**STORED DATA**
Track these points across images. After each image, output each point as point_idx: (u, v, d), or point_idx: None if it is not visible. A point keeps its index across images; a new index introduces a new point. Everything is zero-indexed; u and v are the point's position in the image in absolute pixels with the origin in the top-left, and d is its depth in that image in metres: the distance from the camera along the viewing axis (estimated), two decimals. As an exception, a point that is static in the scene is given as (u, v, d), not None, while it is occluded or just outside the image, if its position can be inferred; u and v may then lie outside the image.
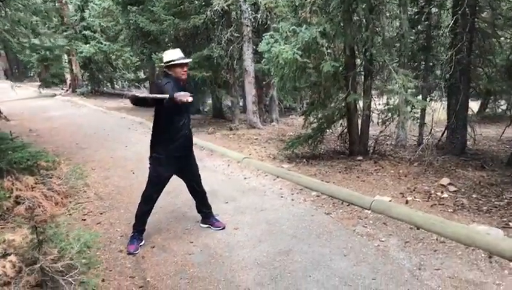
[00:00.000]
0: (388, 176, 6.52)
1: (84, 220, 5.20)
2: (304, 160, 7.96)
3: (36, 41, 12.22)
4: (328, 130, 8.31)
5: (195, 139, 9.69)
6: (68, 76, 25.56)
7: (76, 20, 22.25)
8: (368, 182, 6.28)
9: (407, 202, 5.31)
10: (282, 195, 5.86)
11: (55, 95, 23.99)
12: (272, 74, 7.42)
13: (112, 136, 11.28)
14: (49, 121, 14.50)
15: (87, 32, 19.11)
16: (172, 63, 4.11)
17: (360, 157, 7.63)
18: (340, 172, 6.92)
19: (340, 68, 7.26)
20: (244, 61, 11.42)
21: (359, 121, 7.85)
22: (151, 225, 4.85)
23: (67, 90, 26.08)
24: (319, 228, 4.60)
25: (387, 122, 7.91)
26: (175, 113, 4.11)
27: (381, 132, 8.24)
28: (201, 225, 4.79)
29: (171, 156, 4.24)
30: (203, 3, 11.64)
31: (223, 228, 4.67)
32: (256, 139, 10.64)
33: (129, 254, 4.16)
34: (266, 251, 4.11)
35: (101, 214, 5.37)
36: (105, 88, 28.44)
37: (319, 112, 7.68)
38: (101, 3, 16.66)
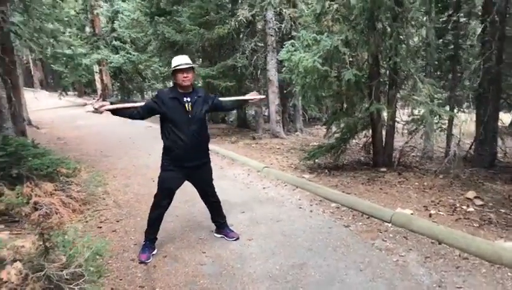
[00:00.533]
0: (412, 189, 6.31)
1: (100, 227, 5.19)
2: (326, 170, 7.80)
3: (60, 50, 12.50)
4: (351, 140, 8.14)
5: (217, 148, 9.77)
6: (99, 86, 26.13)
7: (107, 31, 22.78)
8: (390, 194, 6.09)
9: (430, 215, 5.10)
10: (301, 206, 5.74)
11: (85, 104, 24.49)
12: (293, 82, 7.32)
13: (137, 144, 11.37)
14: (76, 130, 14.79)
15: (116, 43, 19.50)
16: (174, 69, 4.07)
17: (384, 169, 7.43)
18: (362, 183, 6.74)
19: (364, 77, 7.11)
20: (268, 71, 11.37)
21: (384, 132, 7.67)
22: (165, 234, 4.82)
23: (98, 100, 26.63)
24: (336, 241, 4.45)
25: (413, 133, 7.69)
26: (171, 123, 4.07)
27: (406, 142, 8.01)
28: (216, 234, 4.71)
29: (175, 163, 4.18)
30: (229, 14, 11.69)
31: (237, 239, 4.57)
32: (278, 148, 10.55)
33: (141, 262, 4.11)
34: (279, 263, 3.99)
35: (118, 221, 5.36)
36: (135, 98, 28.95)
37: (341, 122, 7.53)
38: (130, 14, 16.95)
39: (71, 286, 3.17)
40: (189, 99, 4.12)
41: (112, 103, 4.05)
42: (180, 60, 4.12)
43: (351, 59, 6.41)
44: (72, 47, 21.71)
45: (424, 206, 5.47)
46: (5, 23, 5.47)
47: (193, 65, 4.19)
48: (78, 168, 6.58)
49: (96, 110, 3.89)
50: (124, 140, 12.05)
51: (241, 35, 11.97)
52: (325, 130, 11.78)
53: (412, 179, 6.82)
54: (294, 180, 6.78)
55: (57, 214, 5.21)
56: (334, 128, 8.02)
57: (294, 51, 6.32)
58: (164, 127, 4.16)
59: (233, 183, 7.04)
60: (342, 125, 7.56)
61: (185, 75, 4.08)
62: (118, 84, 24.62)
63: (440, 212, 5.19)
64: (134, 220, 5.35)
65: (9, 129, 7.10)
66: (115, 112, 4.00)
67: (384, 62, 6.96)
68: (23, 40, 5.51)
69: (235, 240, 4.56)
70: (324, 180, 7.06)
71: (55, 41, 6.47)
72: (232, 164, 8.58)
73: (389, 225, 4.79)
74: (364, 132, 8.23)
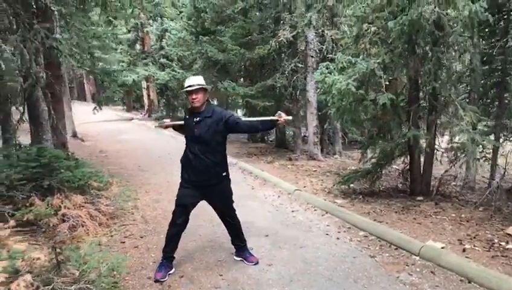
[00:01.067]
0: (448, 220, 5.99)
1: (123, 242, 5.21)
2: (361, 196, 7.57)
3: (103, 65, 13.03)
4: (388, 166, 7.88)
5: (250, 168, 9.70)
6: (146, 101, 26.84)
7: (156, 48, 23.46)
8: (424, 225, 5.80)
9: (464, 250, 4.80)
10: (328, 232, 5.55)
11: (132, 119, 25.18)
12: (329, 104, 7.19)
13: (175, 160, 11.41)
14: (120, 143, 15.15)
15: (163, 60, 20.00)
16: (186, 90, 4.09)
17: (420, 198, 7.12)
18: (396, 212, 6.47)
19: (402, 101, 6.91)
20: (308, 92, 11.27)
21: (422, 159, 7.38)
22: (185, 253, 4.78)
23: (144, 115, 27.36)
24: (358, 272, 4.25)
25: (454, 162, 7.36)
26: (187, 142, 4.24)
27: (446, 171, 7.66)
28: (235, 257, 4.61)
29: (189, 181, 4.22)
30: (270, 34, 11.74)
31: (256, 263, 4.46)
32: (314, 171, 10.37)
33: (156, 281, 4.07)
34: (297, 292, 3.85)
35: (141, 237, 5.37)
36: (179, 114, 29.52)
37: (377, 147, 7.30)
38: (177, 33, 17.37)
39: (80, 302, 3.16)
40: (197, 119, 4.14)
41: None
42: (191, 81, 4.13)
43: (387, 83, 6.22)
44: (122, 64, 22.52)
45: (458, 240, 5.16)
46: (47, 39, 5.65)
47: (201, 86, 4.12)
48: (110, 182, 6.69)
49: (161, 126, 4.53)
50: (163, 156, 12.22)
51: (282, 56, 11.96)
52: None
53: (449, 210, 6.49)
54: (325, 205, 6.60)
55: (83, 226, 5.29)
56: (370, 153, 7.79)
57: (329, 73, 6.21)
58: (185, 144, 4.31)
59: (262, 204, 6.94)
60: (378, 150, 7.33)
61: (194, 96, 4.09)
62: (164, 100, 25.17)
63: (475, 248, 4.88)
64: (158, 237, 5.34)
65: (48, 141, 7.34)
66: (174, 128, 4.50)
67: (424, 87, 6.72)
68: (63, 55, 5.68)
69: (254, 264, 4.44)
70: (357, 207, 6.84)
71: (92, 57, 6.67)
72: (264, 184, 8.49)
73: (417, 258, 4.54)
74: (403, 158, 7.95)
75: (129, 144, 15.05)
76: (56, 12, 5.27)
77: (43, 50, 5.74)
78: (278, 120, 4.11)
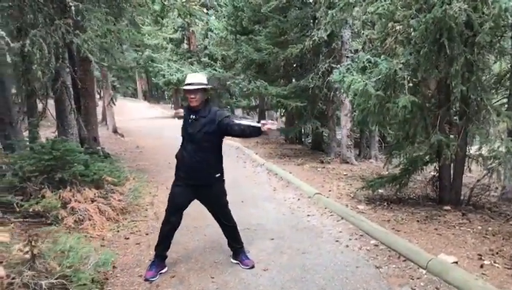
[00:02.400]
0: (472, 233, 5.58)
1: (127, 238, 5.22)
2: (386, 203, 7.24)
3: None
4: (416, 173, 7.48)
5: (277, 169, 9.53)
6: (191, 99, 27.18)
7: (201, 48, 23.73)
8: (444, 236, 5.43)
9: (482, 266, 4.43)
10: (338, 239, 5.31)
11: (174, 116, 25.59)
12: (354, 106, 6.92)
13: (204, 159, 11.50)
14: (158, 140, 15.39)
15: (205, 60, 20.18)
16: (184, 88, 3.97)
17: (447, 207, 6.70)
18: (418, 221, 6.12)
19: (431, 105, 6.53)
20: (342, 93, 10.95)
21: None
22: (184, 252, 4.74)
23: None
24: (357, 283, 4.01)
25: (488, 171, 6.88)
26: (182, 139, 4.14)
27: (478, 180, 7.18)
28: (232, 260, 4.49)
29: (181, 179, 4.15)
30: (306, 34, 11.51)
31: (252, 267, 4.31)
32: (345, 175, 10.06)
33: (145, 280, 4.01)
34: (284, 300, 3.67)
35: (147, 234, 5.36)
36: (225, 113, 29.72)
37: (402, 152, 6.93)
38: (219, 32, 17.46)
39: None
40: (193, 117, 4.05)
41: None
42: (191, 79, 4.02)
43: (410, 84, 5.88)
44: (169, 62, 22.92)
45: (478, 255, 4.78)
46: (68, 34, 5.75)
47: (199, 87, 4.00)
48: (127, 178, 6.74)
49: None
50: (195, 154, 12.27)
51: (319, 56, 11.71)
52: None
53: (476, 221, 6.06)
54: (342, 211, 6.34)
55: (89, 220, 5.33)
56: (396, 159, 7.42)
57: (346, 72, 5.96)
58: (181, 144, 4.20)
59: (278, 207, 6.78)
60: (405, 155, 6.96)
61: (192, 96, 3.99)
62: (208, 98, 25.41)
63: (496, 264, 4.49)
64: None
65: (73, 135, 7.52)
66: None
67: (453, 90, 6.32)
68: (82, 51, 5.77)
69: (249, 268, 4.30)
70: (378, 214, 6.54)
71: (108, 54, 6.75)
72: (287, 186, 8.31)
73: (424, 271, 4.23)
74: (434, 165, 7.53)
75: (166, 140, 15.19)
76: (73, 8, 5.32)
77: (63, 45, 5.84)
78: (263, 127, 3.92)
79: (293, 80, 11.79)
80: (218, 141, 4.13)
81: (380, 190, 7.79)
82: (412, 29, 5.88)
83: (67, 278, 3.27)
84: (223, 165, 4.32)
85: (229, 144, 14.24)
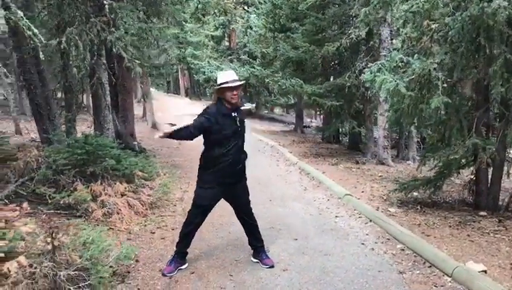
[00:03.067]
0: (507, 240, 5.34)
1: (153, 233, 5.31)
2: (419, 206, 7.04)
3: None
4: (451, 177, 7.24)
5: (310, 169, 9.45)
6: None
7: (241, 45, 23.85)
8: (477, 243, 5.23)
9: (513, 276, 4.25)
10: (364, 242, 5.21)
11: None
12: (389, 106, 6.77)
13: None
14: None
15: (243, 57, 20.26)
16: (223, 86, 3.95)
17: (484, 213, 6.44)
18: (450, 226, 5.92)
19: (468, 106, 6.30)
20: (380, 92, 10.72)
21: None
22: (206, 249, 4.80)
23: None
24: (376, 288, 3.92)
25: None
26: (217, 139, 3.99)
27: (518, 186, 6.88)
28: (252, 258, 4.49)
29: (216, 180, 4.09)
30: (345, 31, 11.34)
31: (271, 267, 4.30)
32: (380, 176, 9.85)
33: (163, 275, 4.08)
34: (300, 302, 3.64)
35: (172, 229, 5.43)
36: (265, 111, 29.77)
37: (436, 155, 6.70)
38: (258, 30, 17.48)
39: (72, 287, 3.23)
40: (234, 114, 4.06)
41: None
42: (228, 77, 4.03)
43: (445, 85, 5.67)
44: (210, 59, 23.16)
45: (511, 264, 4.58)
46: (103, 32, 5.91)
47: (242, 82, 4.10)
48: (158, 173, 6.86)
49: (162, 137, 3.93)
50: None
51: (355, 54, 11.52)
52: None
53: (513, 229, 5.80)
54: (370, 213, 6.22)
55: (118, 214, 5.46)
56: (431, 161, 7.19)
57: (378, 72, 5.82)
58: (211, 143, 4.09)
59: (306, 207, 6.71)
60: (438, 159, 6.74)
61: (235, 92, 4.00)
62: (248, 96, 25.50)
63: (529, 275, 4.29)
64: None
65: (109, 130, 7.73)
66: (172, 136, 3.95)
67: (492, 91, 6.06)
68: (115, 48, 5.92)
69: (268, 267, 4.29)
70: (409, 217, 6.37)
71: (138, 51, 6.88)
72: (318, 186, 8.22)
73: (449, 279, 4.09)
74: (471, 168, 7.26)
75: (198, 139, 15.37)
76: (107, 6, 5.46)
77: (98, 43, 6.00)
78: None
79: (331, 79, 11.65)
80: None
81: (415, 193, 7.59)
82: (448, 28, 5.68)
83: (86, 271, 3.36)
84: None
85: (267, 142, 14.26)
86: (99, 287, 3.36)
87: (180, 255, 4.25)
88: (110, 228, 5.22)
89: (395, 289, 3.92)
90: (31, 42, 4.34)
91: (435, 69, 5.70)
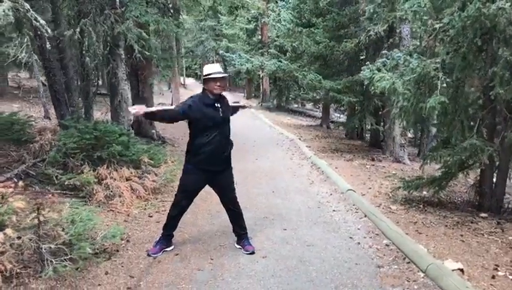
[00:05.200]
0: (499, 243, 5.33)
1: (151, 216, 5.60)
2: (422, 205, 7.06)
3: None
4: (456, 177, 7.19)
5: (320, 163, 9.53)
6: (262, 90, 27.59)
7: (272, 39, 23.94)
8: (467, 243, 5.25)
9: (493, 277, 4.28)
10: (353, 236, 5.33)
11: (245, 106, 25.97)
12: (392, 104, 6.81)
13: (256, 148, 11.78)
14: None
15: (272, 51, 20.36)
16: (207, 77, 4.18)
17: (485, 215, 6.41)
18: (446, 226, 5.94)
19: (469, 107, 6.27)
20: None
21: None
22: (196, 234, 5.05)
23: (258, 103, 28.16)
24: (348, 279, 4.06)
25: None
26: (199, 128, 4.20)
27: (523, 189, 6.79)
28: (236, 245, 4.70)
29: (196, 167, 4.31)
30: (362, 28, 11.31)
31: (252, 253, 4.50)
32: (394, 174, 9.83)
33: (148, 255, 4.34)
34: (269, 288, 3.82)
35: (170, 214, 5.69)
36: (295, 105, 29.80)
37: (437, 155, 6.68)
38: (286, 24, 17.52)
39: (54, 259, 3.53)
40: (218, 105, 4.27)
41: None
42: (213, 69, 4.24)
43: (444, 85, 5.68)
44: (240, 52, 23.36)
45: (495, 265, 4.59)
46: (117, 23, 6.21)
47: (224, 75, 4.29)
48: (165, 160, 7.15)
49: (134, 114, 4.22)
50: (248, 143, 12.57)
51: (377, 50, 11.46)
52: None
53: (510, 232, 5.76)
54: (366, 209, 6.30)
55: (120, 197, 5.77)
56: (434, 161, 7.17)
57: (377, 70, 5.88)
58: (195, 132, 4.30)
59: (307, 200, 6.85)
60: (439, 159, 6.72)
61: (218, 84, 4.21)
62: (277, 90, 25.65)
63: (510, 276, 4.32)
64: (184, 216, 5.55)
65: (125, 118, 8.07)
66: (147, 115, 4.26)
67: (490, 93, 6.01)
68: (128, 40, 6.23)
69: (249, 254, 4.50)
70: (408, 215, 6.42)
71: (146, 42, 7.12)
72: (325, 181, 8.32)
73: (422, 275, 4.18)
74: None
75: (226, 129, 15.65)
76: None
77: (111, 34, 6.31)
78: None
79: (348, 74, 11.64)
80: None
81: (424, 192, 7.60)
82: (450, 27, 5.68)
83: (70, 246, 3.66)
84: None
85: (287, 136, 14.38)
86: (80, 262, 3.64)
87: (166, 238, 4.51)
88: (111, 210, 5.55)
89: (367, 281, 4.04)
90: (39, 33, 4.67)
91: (436, 69, 5.72)
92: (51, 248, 3.46)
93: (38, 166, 5.92)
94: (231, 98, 4.80)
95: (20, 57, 10.19)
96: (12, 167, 6.02)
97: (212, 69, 4.26)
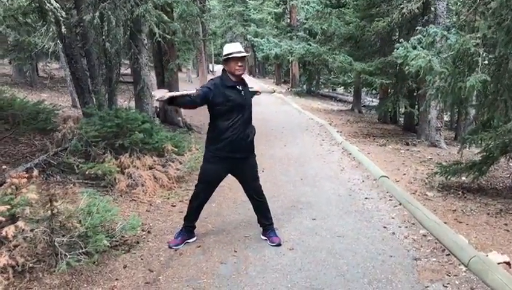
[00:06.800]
0: (548, 232, 4.91)
1: (174, 206, 5.41)
2: (460, 191, 6.64)
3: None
4: (498, 161, 6.74)
5: (352, 148, 9.16)
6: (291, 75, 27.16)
7: (301, 22, 23.41)
8: (512, 233, 4.86)
9: (542, 270, 3.90)
10: (387, 225, 4.99)
11: (274, 91, 25.65)
12: (428, 84, 6.39)
13: (284, 134, 11.48)
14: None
15: (300, 34, 19.89)
16: (227, 57, 3.90)
17: (531, 201, 5.97)
18: (488, 214, 5.53)
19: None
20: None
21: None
22: (220, 224, 4.85)
23: (287, 89, 27.75)
24: (382, 273, 3.75)
25: None
26: (220, 114, 3.94)
27: None
28: (261, 236, 4.44)
29: (217, 156, 4.03)
30: (399, 5, 10.76)
31: (278, 245, 4.23)
32: (429, 159, 9.37)
33: (169, 247, 4.14)
34: (296, 282, 3.56)
35: (193, 204, 5.49)
36: (325, 90, 29.24)
37: (478, 137, 6.23)
38: (314, 5, 17.02)
39: (68, 253, 3.36)
40: (240, 87, 4.02)
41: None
42: (233, 48, 3.96)
43: (485, 62, 5.23)
44: (268, 37, 22.98)
45: (545, 257, 4.21)
46: (137, 7, 6.01)
47: (246, 54, 4.01)
48: (190, 147, 6.95)
49: (158, 100, 3.91)
50: (277, 129, 12.28)
51: (411, 29, 10.92)
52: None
53: (559, 220, 5.32)
54: (401, 196, 5.93)
55: (142, 186, 5.60)
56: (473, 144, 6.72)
57: (412, 48, 5.46)
58: (217, 117, 4.02)
59: (337, 187, 6.53)
60: (480, 143, 6.28)
61: (239, 64, 3.93)
62: (307, 75, 25.16)
63: None
64: (209, 206, 5.35)
65: (148, 105, 7.91)
66: (171, 102, 3.86)
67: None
68: (148, 24, 6.03)
69: (275, 245, 4.23)
70: (446, 202, 6.04)
71: (165, 25, 6.83)
72: (357, 167, 7.95)
73: (464, 269, 3.82)
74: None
75: (255, 115, 15.33)
76: (137, -19, 5.54)
77: (130, 18, 6.11)
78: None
79: (380, 56, 11.15)
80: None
81: (463, 177, 7.17)
82: (492, -1, 5.22)
83: (86, 238, 3.48)
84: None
85: (318, 122, 13.99)
86: (96, 255, 3.47)
87: (188, 229, 4.29)
88: (133, 200, 5.38)
89: (403, 275, 3.73)
90: (53, 16, 4.49)
91: (476, 44, 5.27)
92: (64, 241, 3.29)
93: (60, 155, 5.79)
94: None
95: (46, 46, 10.19)
96: (36, 157, 5.93)
97: (233, 48, 3.95)
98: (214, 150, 4.07)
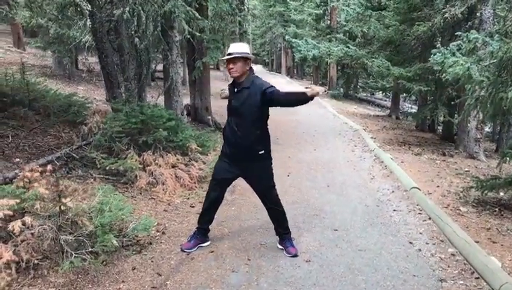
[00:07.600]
0: None
1: (193, 207, 5.31)
2: (497, 208, 6.25)
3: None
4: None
5: (385, 156, 8.82)
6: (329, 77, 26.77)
7: (341, 24, 23.02)
8: (552, 258, 4.48)
9: None
10: (413, 241, 4.71)
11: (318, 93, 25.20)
12: (468, 94, 6.04)
13: (316, 138, 11.22)
14: (277, 116, 15.33)
15: (339, 36, 19.51)
16: (222, 58, 3.84)
17: None
18: (526, 235, 5.16)
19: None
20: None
21: None
22: (237, 229, 4.71)
23: (324, 91, 27.34)
24: (402, 294, 3.50)
25: None
26: (227, 113, 4.00)
27: None
28: (278, 245, 4.26)
29: (226, 154, 4.02)
30: (443, 8, 10.32)
31: (294, 256, 4.04)
32: (466, 171, 8.91)
33: (182, 250, 4.02)
34: (309, 298, 3.36)
35: (214, 206, 5.36)
36: (363, 94, 28.69)
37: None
38: (355, 8, 16.67)
39: (75, 252, 3.29)
40: (236, 89, 3.90)
41: None
42: (231, 49, 3.82)
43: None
44: (307, 38, 22.72)
45: None
46: (167, 2, 5.94)
47: (240, 55, 3.77)
48: (215, 147, 6.84)
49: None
50: (309, 132, 12.03)
51: (453, 36, 10.46)
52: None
53: None
54: (431, 210, 5.61)
55: (163, 184, 5.52)
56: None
57: (451, 54, 5.14)
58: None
59: (365, 197, 6.25)
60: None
61: (231, 66, 3.80)
62: (344, 78, 24.71)
63: None
64: (227, 208, 5.27)
65: (178, 102, 7.85)
66: None
67: None
68: (178, 20, 5.94)
69: (291, 256, 4.04)
70: (481, 219, 5.68)
71: (194, 22, 6.73)
72: (388, 176, 7.63)
73: (493, 296, 3.53)
74: None
75: (289, 116, 15.10)
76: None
77: (160, 14, 6.03)
78: (309, 93, 3.59)
79: (421, 61, 10.71)
80: (262, 114, 3.90)
81: (501, 193, 6.77)
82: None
83: (94, 237, 3.40)
84: (270, 141, 4.07)
85: (352, 126, 13.64)
86: (103, 255, 3.38)
87: (201, 232, 4.16)
88: (152, 198, 5.30)
89: (425, 298, 3.47)
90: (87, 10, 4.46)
91: (521, 52, 4.91)
92: (70, 239, 3.21)
93: (84, 149, 5.79)
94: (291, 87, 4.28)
95: (83, 40, 10.32)
96: (61, 149, 5.95)
97: (231, 49, 3.83)
98: (223, 148, 4.11)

**WHAT IS EXPECTED**
Please return, exactly as written, the lines from the first line of the records above through the line containing "15: (87, 32, 19.11)", both included, leaving out any pictures.

**WRITTEN ANSWER**
Track these points across images. After each image, output each point as point_idx: (u, v, d), or point_idx: None if it is not visible. A point keeps its index across images; a new index introduces a new point. Everything is zero-indexed; u and v are the point's position in the image in absolute pixels with the origin in the top-left, and d is its depth in that image in metres: the distance from the camera along the viewing axis (estimated), two decimals. As an exception, a point that is static in the scene is given as (u, v, d), not None, while it is occluded or just outside the image, if its position can be inferred; u and v may then lie outside the image.
[00:00.000]
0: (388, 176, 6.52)
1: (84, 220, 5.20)
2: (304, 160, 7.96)
3: (36, 41, 12.22)
4: (328, 130, 8.31)
5: (195, 139, 9.69)
6: (68, 76, 25.56)
7: (76, 20, 22.25)
8: (368, 182, 6.28)
9: (407, 202, 5.31)
10: (282, 195, 5.86)
11: (55, 95, 23.99)
12: (272, 74, 7.42)
13: (112, 136, 11.28)
14: (49, 121, 14.50)
15: (87, 32, 19.11)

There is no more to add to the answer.